A greve de hoje é contra o "retrocesso civilizacional" das medidas do Governo e da troika, como diz Carvalho da Silva. Há, no entanto, um dado que os sindicatos não estão a medir: a tensão na Europa agravou-se mais no último mês que nos últimos 50 anos. O ritmo de ruptura entre a Alemanha, a França e o Reino Unido não tem precedentes. Os países do G20 (os mais ricos do Mundo) abandonaram a Europa e não estão a emprestar dinheiro. Os países mais endividados da Europa, entre os quais Portugal, correm mesmo o risco de falência sem terem quem os ajude. Queremos evitar isto?
A CGTP e a UGT estão reféns de um modelo de contestação que não inova há décadas. Um protesto que se traduz em parar pessoas, numa época dominada pelo desemprego, não deixa de ser irónico. Até porque haveria alternativas, transformando a raiva da greve em pequenos gestos de cuidado pelos outros. Seria interessante, por exemplo, ver os professores em greve darem hoje explicações aos alunos que quisessem estar com eles, convidando--os a trazer refeições ligeiras para a escola, e assim zelarem pela segurança das crianças e adolescentes que vão ficar na rua. (Quem atinge a greve? Os trabalhadores que não têm quem cuide dos filhos...)
Os médicos e os enfermeiros poderiam "ocupar" os centros de saúde e hospitais, recebendo pacientes fora dos consultórios, falando com eles, atendendo aos casos mais graves. E, claro, que não desmarcassem as cirurgias que demoraram meses e calharam no dia de hoje. (Quem atinge a greve? Os que dependem do Serviço Nacional de Saúde...)

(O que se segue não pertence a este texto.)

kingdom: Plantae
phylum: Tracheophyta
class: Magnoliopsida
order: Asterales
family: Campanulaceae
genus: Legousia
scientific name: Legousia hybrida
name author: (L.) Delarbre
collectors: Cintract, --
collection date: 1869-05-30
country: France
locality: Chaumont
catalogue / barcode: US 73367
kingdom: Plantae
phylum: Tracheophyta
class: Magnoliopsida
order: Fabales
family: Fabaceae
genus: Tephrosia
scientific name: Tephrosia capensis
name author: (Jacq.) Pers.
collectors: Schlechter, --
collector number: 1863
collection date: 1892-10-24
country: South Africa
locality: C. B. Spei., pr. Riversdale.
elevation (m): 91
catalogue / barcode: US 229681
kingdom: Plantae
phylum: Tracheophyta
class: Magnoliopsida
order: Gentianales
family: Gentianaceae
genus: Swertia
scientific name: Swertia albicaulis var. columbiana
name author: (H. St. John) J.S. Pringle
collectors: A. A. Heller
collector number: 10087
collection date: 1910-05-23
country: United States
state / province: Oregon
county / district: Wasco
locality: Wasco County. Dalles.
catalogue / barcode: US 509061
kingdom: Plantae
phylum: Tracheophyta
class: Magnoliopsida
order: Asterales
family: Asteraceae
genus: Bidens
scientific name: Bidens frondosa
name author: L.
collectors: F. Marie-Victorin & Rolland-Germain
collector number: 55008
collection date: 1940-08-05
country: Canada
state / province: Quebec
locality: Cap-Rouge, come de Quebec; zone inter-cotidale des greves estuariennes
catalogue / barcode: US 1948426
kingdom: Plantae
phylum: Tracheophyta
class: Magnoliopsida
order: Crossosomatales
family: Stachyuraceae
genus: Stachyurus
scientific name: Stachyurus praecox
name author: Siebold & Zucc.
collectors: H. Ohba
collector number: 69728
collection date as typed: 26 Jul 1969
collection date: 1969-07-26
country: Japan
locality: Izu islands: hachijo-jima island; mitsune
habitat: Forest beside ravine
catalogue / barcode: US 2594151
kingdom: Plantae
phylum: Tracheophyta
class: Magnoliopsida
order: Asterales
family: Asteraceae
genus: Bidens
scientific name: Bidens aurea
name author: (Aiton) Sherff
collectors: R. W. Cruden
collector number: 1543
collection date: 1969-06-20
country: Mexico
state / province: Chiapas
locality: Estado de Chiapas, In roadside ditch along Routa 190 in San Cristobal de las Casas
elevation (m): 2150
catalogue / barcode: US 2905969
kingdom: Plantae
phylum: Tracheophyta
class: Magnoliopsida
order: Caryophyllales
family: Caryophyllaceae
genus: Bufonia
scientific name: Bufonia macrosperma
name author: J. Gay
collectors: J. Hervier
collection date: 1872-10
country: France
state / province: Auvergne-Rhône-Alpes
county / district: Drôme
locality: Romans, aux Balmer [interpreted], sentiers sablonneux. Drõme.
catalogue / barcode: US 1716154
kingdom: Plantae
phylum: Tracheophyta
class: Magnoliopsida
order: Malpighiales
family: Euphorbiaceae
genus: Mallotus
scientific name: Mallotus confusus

Os trabalhadores dos transportes poderiam fazer apenas metade dos transportes previstos nas horas de ponta e confraternizar com os seus utentes, não lhes cobrando bilhetes e explicando o quanto precisam que eles usem aqueles serviços para que as empresas não sejam destruídas. (Porque as vão privatizar a qualquer preço...)
Nos tribunais valeria a pena reflectir sobre quantos meses/anos esperaram as pessoas que hoje, dia de greve, vão ficar sem o julgamento ou audiência. É absolutamente essencial mudar o mais inoperacional sistema do Estado. (A mais totalitária máquina de injustiça por omissão...)
Nas empresas privadas ou públicas, as pessoas poderiam trabalhar menos umas horas, mas aproveitarem para fazer uma reunião geral de ideias sobre coisas a mudar face àquilo que considerem ser a injusta repartição dos sacrifícios. E uma lista de ideias ou acções práticas para tornar a sua empresa mais competitiva.
Um dia de greve poderia ser também um momento de recolha de bens e partilha com quem não têm quase nada.
Objectivamente: quem esperamos que nos ouça por causa da greve? A senhora Merkel? Os mercados? Os mercados são milhões de decisores espalhados pelo Mundo a fazer opções financeiras em manada. O que ficam a saber hoje, pela Reuters? "Portugal parado. Aviões bloqueados nos aeroportos. Economia continua a cair". Lixo. Mais lixo.
Não acredito na solução milagrosa da máquina de fazer notas do Banco Central Europeu (BCE) porque se trata de resolver uma crise de "dívidas" com emissão de dinheiro para gerar "dívidas cada vez maiores + inflação". Ontem no mercado dizia-se que o BCE começa a ter risco de... falência. Porque obviamente não consegue emprestar a tantos países que não se financiam no mercado e simultaneamente está cada vez mais atulhado de dívida da Grécia... Portugal... Espanha... Itália...
Não adianta iludirmo-nos: isto é duro. Não é o Governo. É a necessidade que temos de pedir dinheiro todos os meses para pagar salários, pensões e dívidas do Estado. Não é em todo o Mundo, é na Europa e Estados Unidos. Mas sem euro será pior para os portugueses. Se a Alemanha decidir sair da moeda única, nessa ocasião se verá como o tal "retrocesso civilizacional" de hoje é uma caricatura face ao que aí vem. Aí sim, será o fim de uma forma de civilização assente no Estado Social.
24 de Novembro de 2011. Uma greve num dia em que podíamos e devíamos ter feito alguma coisa positiva. Como já alguém disse, um optimista nos dias de hoje é alguém achar que as coisas ainda podem piorar... E luta contra uma maioria de pessimistas que não acreditam que estamos longe do fundo.